Perpetual gardening

This garden bed may look like one big mess, when in fact it is a cornucopia of gifts that ensure I will have ongoing vegetables and herbs to pick and eat.

All I have to do is allow the plants to live their full life span, to get long and leggy, flower and go to seed. Like the beautiful blue borage, ringed by new plants, like toddlers around their mother’s skirts. These I will dig up and plant as a border elsewhere.

My favourite salad green is rocket, (left) so I depend on these tall and healthy plants providing next summer’s crop. 

Last summer’s lettuce (right) was allowed to be so straggly it fell over, but not before scattering its tiny seeds. So here are its progeny, to be picked as thinnings as they grow.

I could not eat enough of the Asian greens I planted, so most will have to be dug in as green manure, but a few will grace the garden with their yellow posies until I am sure of the next crop being bestowed on my garden, wherever their seeds choose to fall.

The Cos lettuce flowers are not showy, but the sole surviving plant, a veritable Leaning Tower of Cos, is cherished for its anticipated contribution to my table.

And this mass of Continental Parsley is the result of just one seeding plant last year. I should have thinned them, but instead I revel in the lushness, harvest them in great handfuls and treat them as a green vegetable. You can’t have enough parsley!

At least I can’t.

And all free… you just have to not mind a lack of order, of straight rows of plants.

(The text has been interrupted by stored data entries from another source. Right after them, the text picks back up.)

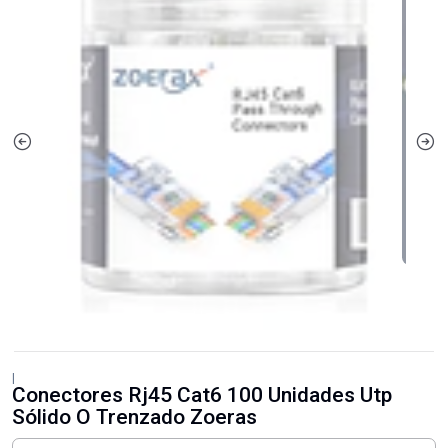
|
Conectores Rj45 Cat6 100 Unidades Utp
Sólido O Trenzado Zoeras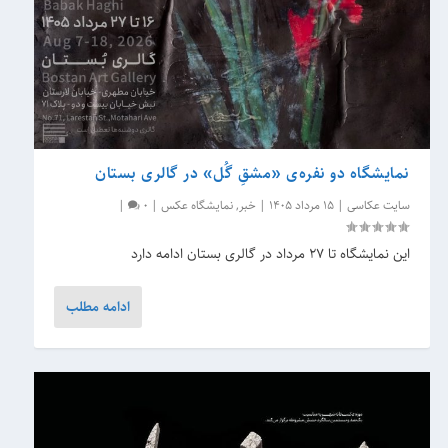
نمایشگاه دو نفره‌ی «مشقِ گُل» در گالری بستان
سایت عکاسی
|
15 مرداد 1405
|
خبر
,
نمایشگاه عکس
|
0
|
این نمایشگاه تا 27 مرداد در گالری بستان ادامه دارد
ادامه مطلب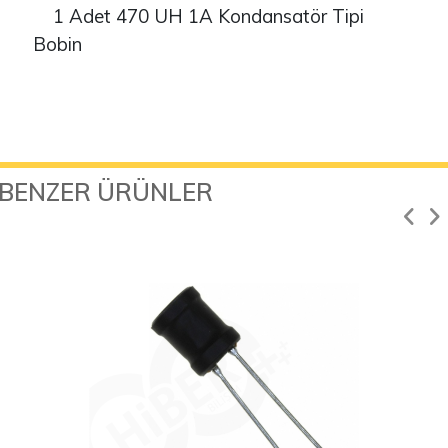
1 Adet 470 UH 1A Kondansatör Tipi
Bobin
BENZER ÜRÜNLER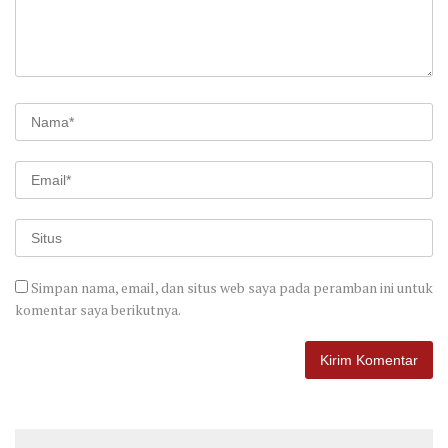
Simpan nama, email, dan situs web saya pada peramban ini untuk
komentar saya berikutnya.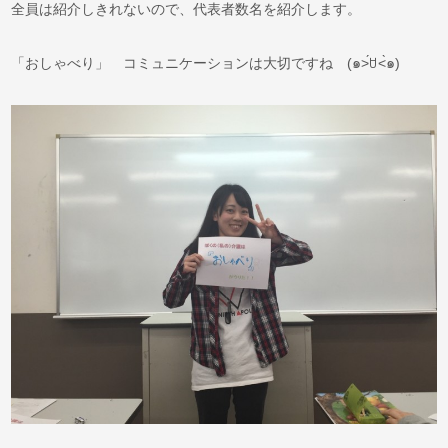
全員は紹介しきれないので、代表者数名を紹介します。
「おしゃべり」 コミュニケーションは大切ですね (๑˃́ꇴ˂̀๑)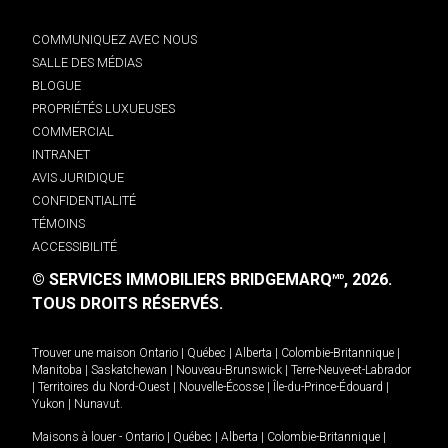
COMMUNIQUEZ AVEC NOUS
SALLE DES MÉDIAS
BLOGUE
PROPRIÉTÉS LUXUEUSES
COMMERCIAL
INTRANET
AVIS JURIDIQUE
CONFIDENTIALITÉ
TÉMOINS
ACCESSIBILITÉ
© SERVICES IMMOBILIERS BRIDGEMARQ
, 2026.
MD
TOUS DROITS RÉSERVÉS.
Trouver une maison
Ontario
|
Québec
|
Alberta
|
Colombie-Britannique
|
Manitoba
|
Saskatchewan
|
Nouveau-Brunswick
|
Terre-Neuve-et-Labrador
|
Territoires du Nord-Ouest
|
Nouvelle-Écosse
|
Île-du-Prince-Édouard
|
Yukon
|
Nunavut
.
Maisons à louer -
Ontario
|
Québec
|
Alberta
|
Colombie-Britannique
|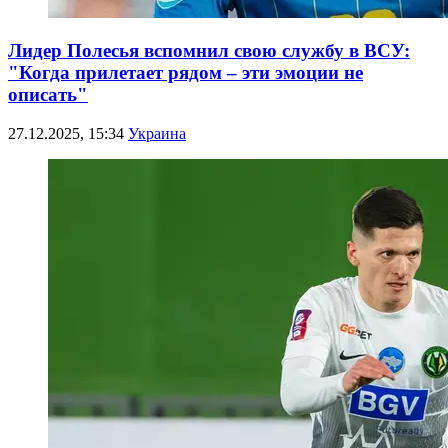
Лидер Полесья вспомнил свою службу в ВСУ:
"Когда прилетает рядом – эти эмоции не
описать"
27.12.2025, 15:34
Украина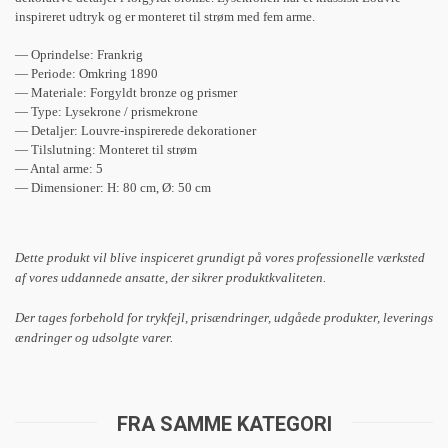
inspireret udtryk og er monteret til strøm med fem arme.
— Oprindelse: Frankrig
— Periode: Omkring 1890
— Materiale: Forgyldt bronze og prismer
— Type: Lysekrone / prismekrone
— Detaljer: Louvre-inspirerede dekorationer
— Tilslutning: Monteret til strøm
— Antal arme: 5
— Dimensioner: H: 80 cm, Ø: 50 cm
Dette produkt vil blive inspiceret grundigt på vores professionelle værksted
af vores uddannede ansatte, der sikrer produktkvaliteten.
Der tages forbehold for trykfejl, prisændringer, udgåede produkter, leverings
ændringer og udsolgte varer.
FRA SAMME KATEGORI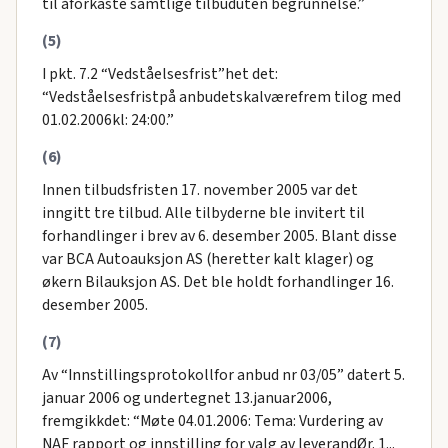
til åforkaste samtlige tilbuduten begrunnelse.”
(5)
I pkt. 7.2 “Vedståelsesfrist”het det:
“Vedståelsesfristpå anbudetskalværefrem tilog med
01.02.2006kl: 24:00.”
(6)
Innen tilbudsfristen 17. november 2005 var det
inngitt tre tilbud. Alle tilbyderne ble invitert til
forhandlinger i brev av 6. desember 2005. Blant disse
var BCA Autoauksjon AS (heretter kalt klager) og
økern Bilauksjon AS. Det ble holdt forhandlinger 16.
desember 2005.
(7)
Av “Innstillingsprotokollfor anbud nr 03/05” datert 5.
januar 2006 og undertegnet 13.januar2006,
fremgikkdet: “Møte 04.01.2006: Tema: Vurdering av
NAF rapport og innstilling for valg av leverandØr. 1...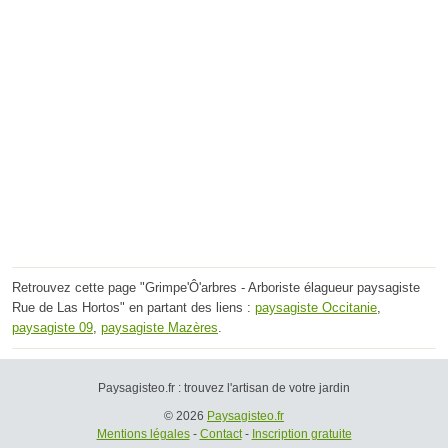
Retrouvez cette page "Grimpe'Ô'arbres - Arboriste élagueur paysagiste
Rue de Las Hortos" en partant des liens :
paysagiste Occitanie
,
paysagiste 09
,
paysagiste Mazères
.
Paysagisteo.fr : trouvez l'artisan de votre jardin
© 2026
Paysagisteo.fr
Mentions légales
-
Contact
-
Inscription gratuite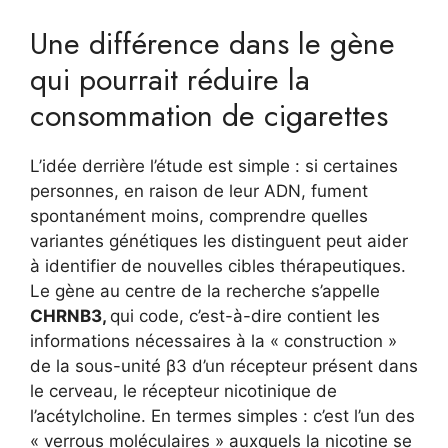
Une différence dans le gène
qui pourrait réduire la
consommation de cigarettes
L’idée derrière l’étude est simple : si certaines
personnes, en raison de leur ADN, fument
spontanément moins, comprendre quelles
variantes génétiques les distinguent peut aider
à identifier de nouvelles cibles thérapeutiques.
Le gène au centre de la recherche s’appelle
CHRNB3,
qui code, c’est-à-dire contient les
informations nécessaires à la « construction »
de la sous-unité β3 d’un récepteur présent dans
le cerveau, le récepteur nicotinique de
l’acétylcholine. En termes simples : c’est l’un des
« verrous moléculaires » auxquels la nicotine se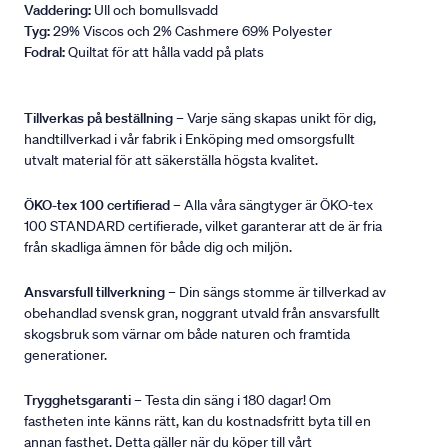
Vaddering:
Ull och bomullsvadd
Tyg:
29% Viscos och 2% Cashmere 69% Polyester
Fodral:
Quiltat för att hålla vadd på plats
Tillverkas på beställning
– Varje säng skapas unikt för dig,
handtillverkad i vår fabrik i Enköping med omsorgsfullt
utvalt material för att säkerställa högsta kvalitet.
ÖKO-tex 100 certifierad
– Alla våra sängtyger är ÖKO-tex
100 STANDARD certifierade, vilket garanterar att de är fria
från skadliga ämnen för både dig och miljön.
Ansvarsfull tillverkning
– Din sängs stomme är tillverkad av
obehandlad svensk gran, noggrant utvald från ansvarsfullt
skogsbruk som värnar om både naturen och framtida
generationer.
Trygghetsgaranti
– Testa din säng i 180 dagar! Om
fastheten inte känns rätt, kan du kostnadsfritt byta till en
annan fasthet. Detta gäller när du köper till vårt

2 thoughts on “Perpetual gardening”

  1. Hi Cathy,
    Yes Nature helps!
    Have you read The Woman on the Mountain? I reckon you’d love that even more
    Cheers
    Sharyn

  2. Hi Sharyn
    I have just read your book, Mountain Tails, and loved it. I also live in the mountains, near Broadford, Victoria, on 70 acres. Have lived here part time since I was 9, then full time since 1985. Am 62 years young, and dabble in writing and poetry. Am thanking the Gods everyday for my property, during Covid lockdown. Yes, life in the bush can be tough, but it’s the only way I would live, especially these days.